The legislation will apply to buses, coaches, minibuses and goods vehicles with a maximum gross weight more than 3,500kg.
So the big question for fleet operators is this: are you keeping on top of your tyres?
If your fleet falls into the outlined category, have you conducted an audit already? Because time’s ticking and there’s not long to go before your drivers could find themselves inadvertently breaking the law from behind the wheel.
How will new legislation be enforced?
The Driver and Vehicle Standards Agency (DVSA) will conduct roadside checks and change the status of 10-year-old tyres for MOT testing.
From 1st February 2021, any affected tyres will be a “dangerous” test item resulting in automatic MOT failure, and the same rules will apply to private vehicles as well as those for public service.
Under the changes, tyre maintenance issues that involve public operators could also be reported to Traffic Commissioners, meaning they could then be considered during any resulting public inquiry.
Old tyres aren’t the only problem
In the run-up to the ban, there’s been an increasing number of incidents where vehicles have been found driving on inappropriate tyres. Vans on car tyres, cars on van tyres; that sort of thing (thankfully no reports of lorries on Mini tyres so far…).
The result? Fleet drivers end up travelling on tyres with the wrong load or speed rating for their vehicle. And in other instances, fleet drivers have been driving on a mixture of standard and run-flat technology products.
Doing so can invalidate manufacturers’ warranties, which is another good reason why you’d be sensible to check the state of your fleet sooner rather than later.
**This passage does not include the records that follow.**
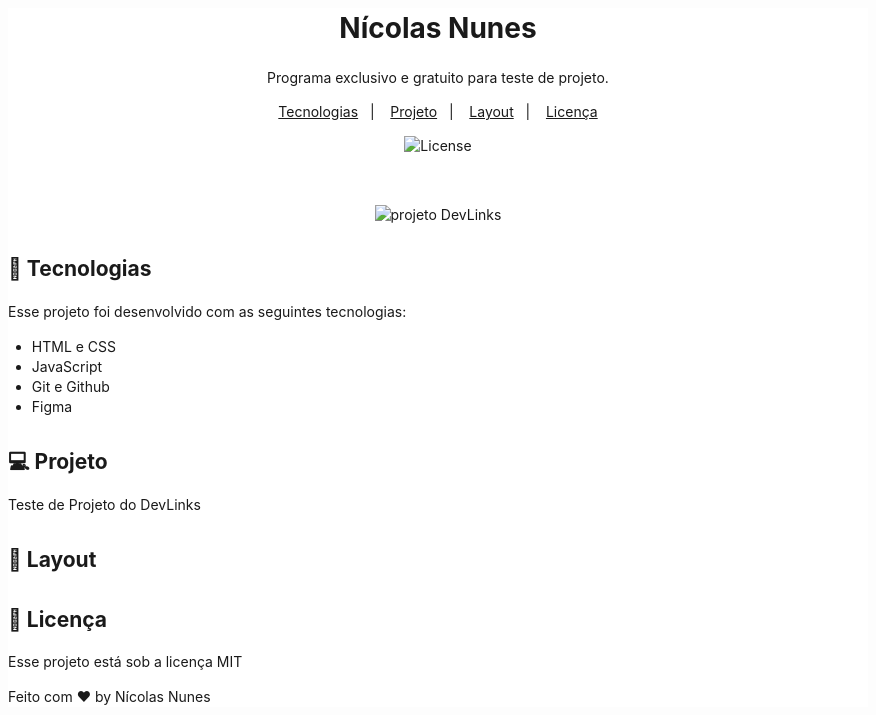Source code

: <h1 align="center"> Nícolas Nunes </h1>

<p align="center">
Programa exclusivo e gratuito para teste de projeto.
</p>

<p align="center">
  <a href="#-tecnologias">Tecnologias</a>&nbsp;&nbsp;&nbsp;|&nbsp;&nbsp;&nbsp;
  <a href="#-projeto">Projeto</a>&nbsp;&nbsp;&nbsp;|&nbsp;&nbsp;&nbsp;
  <a href="#-layout">Layout</a>&nbsp;&nbsp;&nbsp;|&nbsp;&nbsp;&nbsp;
  <a href="#memo-licença">Licença</a>
</p>

<p align="center">
  <img alt="License" src-="assets\Git.hub\Nícolas Nunes Teste.png">
</p>

<br>

<p align="center">
  <img alt="projeto DevLinks" src="assets\Git.hub\Nícolas Nunes Teste.png" width="100%">
</p>

## 🚀 Tecnologias

Esse projeto foi desenvolvido com as seguintes tecnologias:

- HTML e CSS
- JavaScript
- Git e Github
- Figma

## 💻 Projeto

Teste de Projeto do DevLinks

## 🔖 Layout


## :memo: Licença

Esse projeto está sob a licença MIT

Feito com ♥ by Nícolas Nunes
Michelin’s technical manager Brian Porteous said: “Vehicle manufacturers work incredibly hard to fine-tune their cars and vans to handle a certain way, and all of that can be upset if you fit a tyre which, although the correct size, might be intended for a different vehicle altogether. Driving on inappropriate tyres can also lead to reductions in fuel efficiency, passenger comfort and tyre life, plus a noisier ride.”
What should you be looking out for?
Fleet operators should remind themselves of the following guidance to amplify safety for their drivers and other road users:
- Check tyres meet the manufacturer’s required standards for load and speed, and do the same for any regulatory requirements too.
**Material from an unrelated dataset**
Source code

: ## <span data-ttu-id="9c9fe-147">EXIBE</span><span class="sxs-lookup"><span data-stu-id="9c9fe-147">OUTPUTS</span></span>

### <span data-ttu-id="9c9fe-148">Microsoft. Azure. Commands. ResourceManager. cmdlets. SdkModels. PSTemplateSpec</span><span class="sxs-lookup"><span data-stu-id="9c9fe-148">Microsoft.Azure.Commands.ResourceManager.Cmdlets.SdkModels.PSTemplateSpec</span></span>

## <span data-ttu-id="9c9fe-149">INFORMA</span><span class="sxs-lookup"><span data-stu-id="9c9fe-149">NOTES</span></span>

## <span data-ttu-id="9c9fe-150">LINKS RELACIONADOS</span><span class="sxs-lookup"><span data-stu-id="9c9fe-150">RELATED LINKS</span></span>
- Refer to vehicle handbooks and fit specific marked, homologated tyres wherever stipulated by the manufacturer.
- Fit new tyres to the rear of each vehicle annually to ensure that drivers have the best grip all year round.
- Make sure that tyres on the opposite ends of every axle are the same type to maximise vehicle stability and predictability.
- Only ever fit run-flat technology in full vehicle sets and check the manufacturer’s guidance as you do so.
- Never mix summer and winter tyres on one vehicle.
Are you ready for the ban to kick in on February 1st?